(Excerpted passage)

W3C home > Mailing lists > Public > www-i18n-comments@w3.org > October 2004

Your comments on Character Model Fundamentals [LC043, LC044, LC046, LC047]

From: Richard Ishida <ishida@w3.org>
Date: Wed, 6 Oct 2004 11:28:46 +0100
To: <connolly@w3.org>
Cc: <www-i18n-comments@w3.org>
Message-Id: <20041006102846.3BEDC4F1B6@homer.w3.org>

Dear Dan,

Many thanks for your comments on the 3rd Last Call version of the Character Model for the World Wide Web 1.0: Fundamentals [1].  We appreciate the interest you have taken in this specification.

You can see the comments you submitted, grouped together, at http://www.w3.org/International/Group/2004/charmod1-lc/SortByOriginator.html#LC043
(You can jump to a specific comment in the table by adding its ID to the end of the URI.)

The following comments were accepted and edits were made along the lines you suggested. If you wish to say that you are satisfied or raise an issue, please reply to us within the next two weeks at mailto:www-i18n-comments@w3.org and copy w3c-i18n-ig@w3.org.
        LC046, LC047

PLEASE REVIEW the decisions for the following additional comments and reply to us within the next two weeks at mailto:www-i18n-comments@w3.org (copying w3c-i18n-ig@w3.org) to say whether you are satisfied with the decision taken. 
        LC043, LC044

Information relating to these comments is included below.

These comments relate to the editor's version at http://www.w3.org/International/Group/charmod-edit/charmod1.html

Best regards,
Richard Ishida, for the I18N WG


Decision: Partially accepted We have changed the wording from:

C001 [S][I][C] Specifications, software and content MUST NOT >assume that there is< a one-to-one correspondence between characters and the sounds of a language.


C001 [S][I][C] Specifications, software and content MUST NOT >require or depend on< a one-to-one correspondence between characters and the sounds of a language.

and have made the same change for C002 and C003. This avoids the issue that specifications, implementation, and content don't really make 'assumptions'.

As for conformance, we would like to first point out that all the conformance criteria in the Character Model are predicated on whether a given criteria actually applies to a give technology. So technology that does not deal with the auditory representation of language (i.e. most W3C specifications) are not affected by this criterion. Technology that is affected (e.g. VoiceXML and in particular SSML) can be checked.

If SSML for example tried to do text-to-speach conversion by defining a format for a table that would only associate single phonemes with single characters, it would very clearly not conform to the character model. But as you can check at http://www.w3.org/TR/2004/REC-speech-synthesis-20040907/#S3.1.9, SSML definitions of written to spoken correspondence using the <phoneme> element allows definitions on whole words or larger pieces of text, so it is conformant. With this example, I hope that we have shown that conformance of specifications can indeed be checked.

(End Excerpted passage)
(Recorded data)

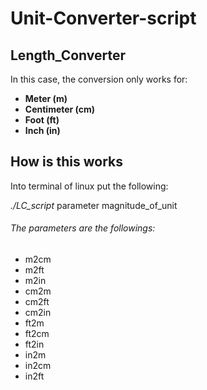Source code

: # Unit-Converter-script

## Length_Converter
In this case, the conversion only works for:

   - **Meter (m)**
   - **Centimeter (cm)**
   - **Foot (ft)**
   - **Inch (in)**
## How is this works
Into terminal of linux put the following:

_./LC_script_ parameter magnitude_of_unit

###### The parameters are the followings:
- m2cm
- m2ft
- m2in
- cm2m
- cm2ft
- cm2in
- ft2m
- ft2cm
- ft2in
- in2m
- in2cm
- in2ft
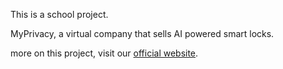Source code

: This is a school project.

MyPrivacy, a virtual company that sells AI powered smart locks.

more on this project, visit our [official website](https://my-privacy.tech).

(End Recorded data)
(Recorded data)

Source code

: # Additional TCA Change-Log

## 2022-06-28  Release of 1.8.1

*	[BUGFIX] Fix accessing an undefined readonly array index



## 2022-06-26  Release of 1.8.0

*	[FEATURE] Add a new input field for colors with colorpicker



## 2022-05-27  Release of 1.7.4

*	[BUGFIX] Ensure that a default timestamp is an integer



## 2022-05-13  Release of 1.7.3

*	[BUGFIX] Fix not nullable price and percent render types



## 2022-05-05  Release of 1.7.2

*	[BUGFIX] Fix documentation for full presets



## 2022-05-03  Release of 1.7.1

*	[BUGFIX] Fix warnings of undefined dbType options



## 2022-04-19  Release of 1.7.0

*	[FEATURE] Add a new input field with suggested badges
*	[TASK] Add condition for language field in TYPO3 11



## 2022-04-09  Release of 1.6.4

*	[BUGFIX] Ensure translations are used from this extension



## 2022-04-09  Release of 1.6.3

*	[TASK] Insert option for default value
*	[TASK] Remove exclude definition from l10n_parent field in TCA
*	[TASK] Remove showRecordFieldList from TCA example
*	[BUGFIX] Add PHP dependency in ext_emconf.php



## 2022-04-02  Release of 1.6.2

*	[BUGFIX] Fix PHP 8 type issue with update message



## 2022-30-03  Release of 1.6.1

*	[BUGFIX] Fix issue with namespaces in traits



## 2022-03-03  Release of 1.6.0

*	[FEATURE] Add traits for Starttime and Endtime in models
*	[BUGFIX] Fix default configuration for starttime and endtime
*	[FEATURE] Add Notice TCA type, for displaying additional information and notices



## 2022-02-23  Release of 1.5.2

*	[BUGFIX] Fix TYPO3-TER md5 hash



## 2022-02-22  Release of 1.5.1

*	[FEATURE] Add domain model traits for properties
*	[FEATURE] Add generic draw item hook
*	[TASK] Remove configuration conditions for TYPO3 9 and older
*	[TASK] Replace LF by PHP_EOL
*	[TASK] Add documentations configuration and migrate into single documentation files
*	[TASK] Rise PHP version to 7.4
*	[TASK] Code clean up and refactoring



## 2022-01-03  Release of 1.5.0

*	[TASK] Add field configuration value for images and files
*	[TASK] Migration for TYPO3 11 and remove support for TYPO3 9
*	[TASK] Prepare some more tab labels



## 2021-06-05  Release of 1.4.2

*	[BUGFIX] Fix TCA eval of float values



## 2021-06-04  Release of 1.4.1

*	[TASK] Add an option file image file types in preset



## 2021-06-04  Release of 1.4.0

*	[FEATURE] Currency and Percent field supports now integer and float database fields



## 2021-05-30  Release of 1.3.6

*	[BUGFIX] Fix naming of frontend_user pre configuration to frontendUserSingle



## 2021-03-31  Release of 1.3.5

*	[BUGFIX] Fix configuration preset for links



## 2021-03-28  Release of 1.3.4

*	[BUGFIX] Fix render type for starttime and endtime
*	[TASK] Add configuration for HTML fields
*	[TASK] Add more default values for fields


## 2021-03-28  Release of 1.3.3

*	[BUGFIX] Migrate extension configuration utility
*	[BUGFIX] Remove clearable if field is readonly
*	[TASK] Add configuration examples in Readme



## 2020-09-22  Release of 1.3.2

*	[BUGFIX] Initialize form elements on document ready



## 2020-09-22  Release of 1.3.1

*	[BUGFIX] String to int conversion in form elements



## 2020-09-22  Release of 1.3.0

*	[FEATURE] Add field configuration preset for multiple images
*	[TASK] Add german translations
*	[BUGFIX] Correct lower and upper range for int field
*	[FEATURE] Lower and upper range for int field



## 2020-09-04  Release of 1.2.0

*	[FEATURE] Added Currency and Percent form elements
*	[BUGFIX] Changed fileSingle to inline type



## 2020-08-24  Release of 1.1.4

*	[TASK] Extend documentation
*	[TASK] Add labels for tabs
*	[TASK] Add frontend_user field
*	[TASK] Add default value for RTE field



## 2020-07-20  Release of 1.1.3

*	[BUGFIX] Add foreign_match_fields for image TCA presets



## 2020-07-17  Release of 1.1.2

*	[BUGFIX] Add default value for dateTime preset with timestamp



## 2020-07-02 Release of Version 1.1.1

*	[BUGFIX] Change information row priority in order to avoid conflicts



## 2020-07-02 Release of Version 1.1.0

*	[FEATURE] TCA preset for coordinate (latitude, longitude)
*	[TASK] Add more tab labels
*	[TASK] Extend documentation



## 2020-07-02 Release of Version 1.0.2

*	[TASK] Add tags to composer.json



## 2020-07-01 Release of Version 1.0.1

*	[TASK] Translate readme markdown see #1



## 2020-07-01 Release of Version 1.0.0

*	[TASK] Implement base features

(End Recorded data)
(Recorded data)

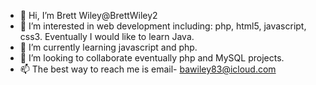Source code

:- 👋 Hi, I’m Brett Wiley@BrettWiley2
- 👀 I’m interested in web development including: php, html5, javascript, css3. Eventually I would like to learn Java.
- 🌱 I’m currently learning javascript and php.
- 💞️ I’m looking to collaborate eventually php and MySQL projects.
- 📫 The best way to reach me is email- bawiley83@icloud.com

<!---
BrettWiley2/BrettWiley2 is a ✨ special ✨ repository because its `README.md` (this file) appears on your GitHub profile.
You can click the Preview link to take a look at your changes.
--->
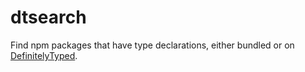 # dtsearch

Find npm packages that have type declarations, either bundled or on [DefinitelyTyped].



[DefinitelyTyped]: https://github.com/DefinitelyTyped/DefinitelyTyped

(End Recorded data)

* _Exercise details_: Copy the part of the Character Model message starting at "Many thanks for" and ending at "and copy w3c-i18n-ig@w3.org.", swapping "comments" for "remarks" each time it appears.

* _Solution below_:
Many thanks for your remarks on the 3rd Last Call version of the Character Model for the World Wide Web 1.0: Fundamentals [1].  We appreciate the interest you have taken in this specification.

You can see the remarks you submitted, grouped together, at http://www.w3.org/International/Group/2004/charmod1-lc/SortByOriginator.html#LC043
(You can jump to a specific comment in the table by adding its ID to the end of the URI.)

The following remarks were accepted and edits were made along the lines you suggested. If you wish to say that you are satisfied or raise an issue, please reply to us within the next two weeks at mailto:www-i18n-remarks@w3.org and copy w3c-i18n-ig@w3.org.